TIPS FOR BEGINNERS
Find your balance: Stand in your boots so that the pressure from the tongue of the boot feels equally distributed from shin to calf. Most of your weight should be felt between the heel and the arch of the foot.
Discover how to “walk” by alternatively sliding one ski ahead of the other.
Next, go just a few feet up a gentle slope. Your shoulders and hands should face down the hill, while your skis are sideways. With small steps, point your skis downhill, while putting your weight on your poles. Now stand on parallel skis, with knees bent and leaning slightly forward while putting some weight on your poles. Then just lift your poles off the snow and go!
It’s now time to learn to control your speed. The usual way is called a “gliding wedge”. This is a V-shaped position that is formed by sliding both skis tails apart an equal distance while keeping your ski tips together.

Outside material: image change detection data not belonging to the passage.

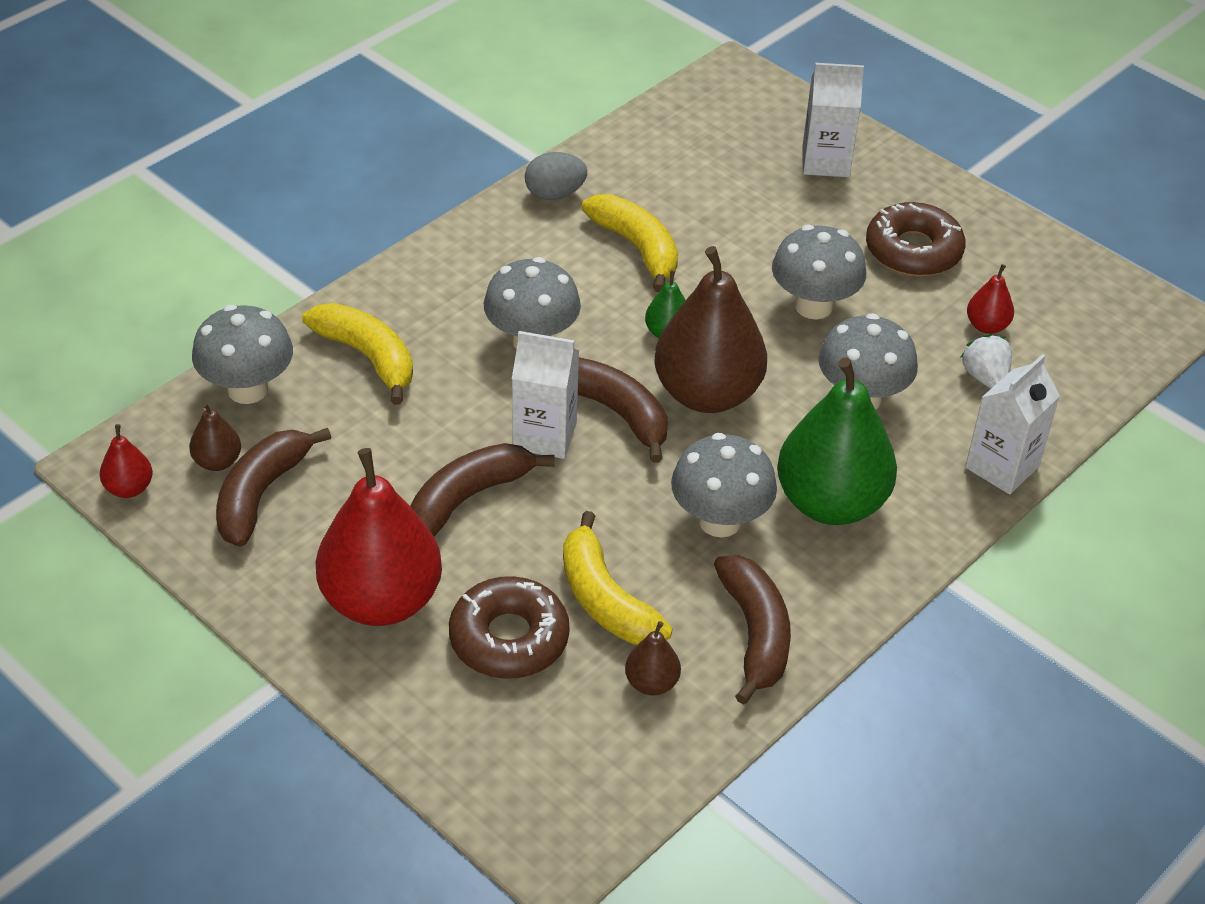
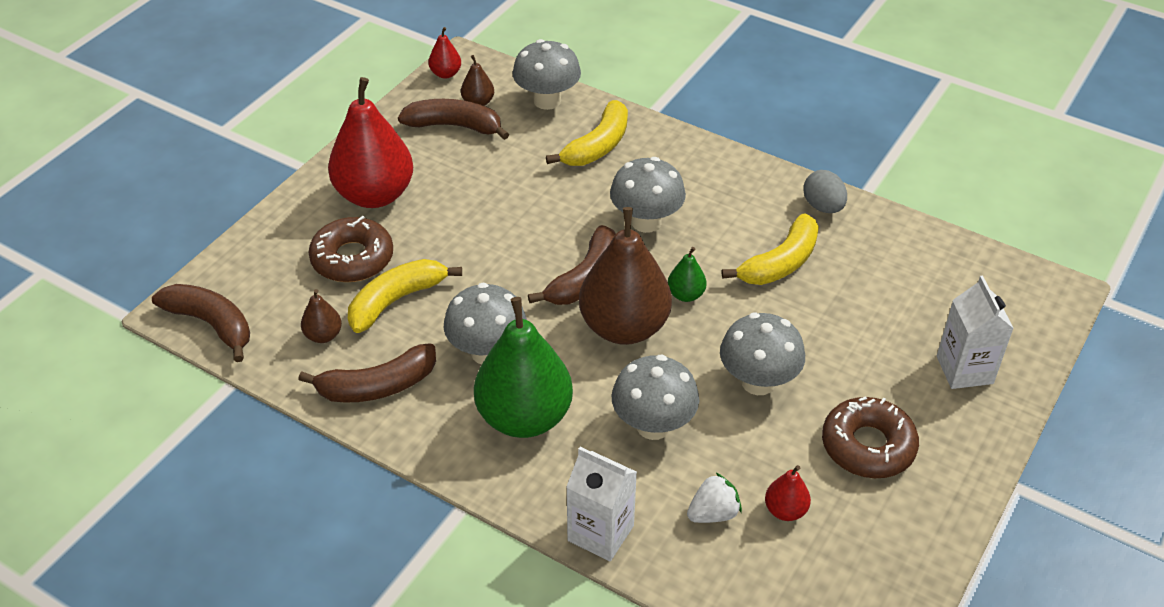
camera: 80 degrees right, 0 degrees up
brown banana [410,443,555,536] -> brown banana moved to [152,284,250,362]
white carton [512,331,579,459] -> none

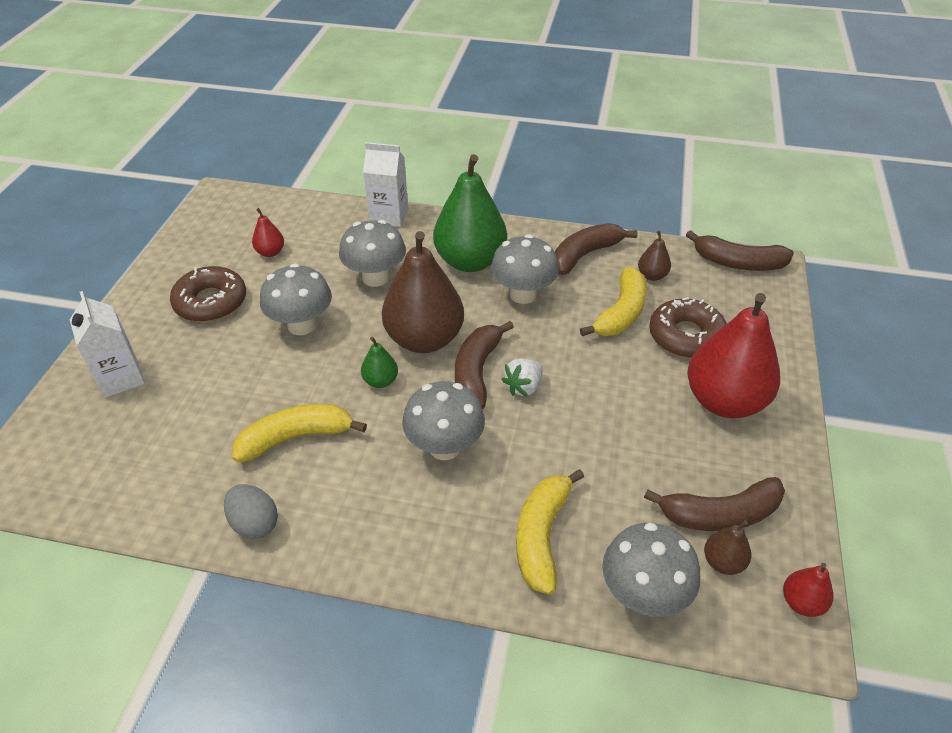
camera: 160 degrees right, 0 degrees up
white strawberry [687,473,742,523] -> white strawberry moved to [502,358,543,397]
yellow banana [722,213,819,285] -> yellow banana turned 45 degrees clockwise [232,404,367,463]

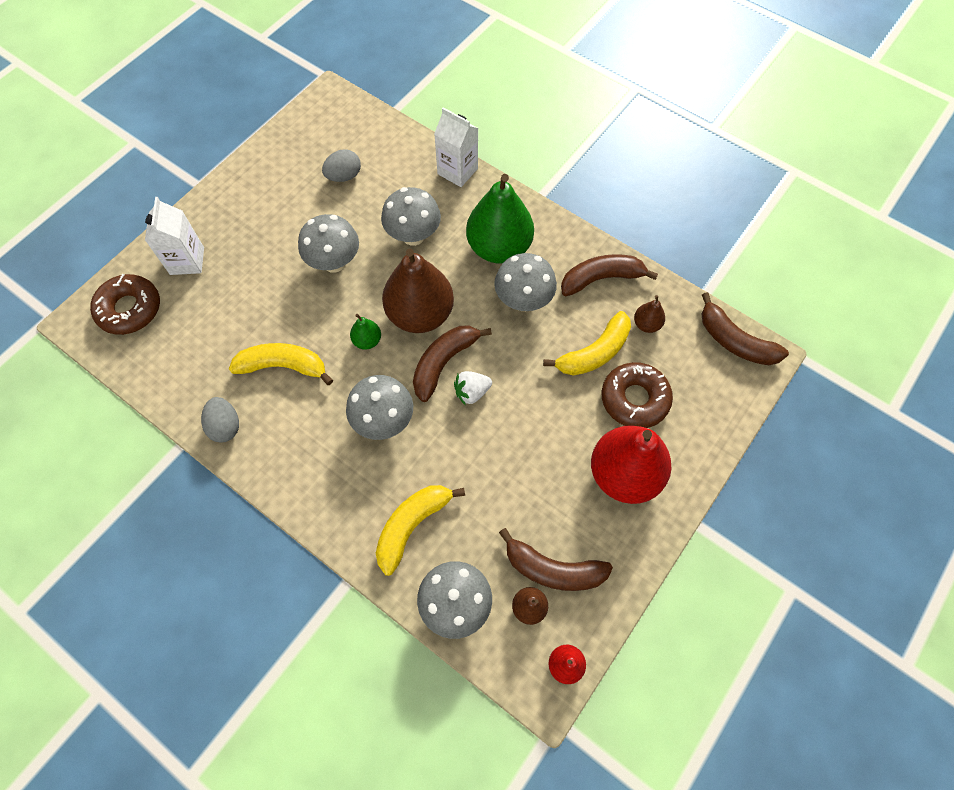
camera: 25 degrees right, 20 degrees up
brown donut [170,266,246,322] -> brown donut moved to [90,274,160,335]
red pear [252,208,284,257] -> grey egg [322,149,361,182]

This position creates resistance as you go downhill and slows you down. A common exercise is to gradually make the wedge wider at you ski straight down the hill until you come to a stop.
Wedge turn to a stop:
You need to realise that a turn can occur without any actual turning forces being applied to your body. That means no twisting or leaning the body in the direction you want to turn.
Instead, white gliding straight down the hill in a wedge, simply apply slightly more pressure to your left ski. The pressure should be very subtle so that the left ski seems to magically steer you gradually to the right until you come to a stop. It is absolutely critical that you apply this pressure on the left ski while keeping your body still.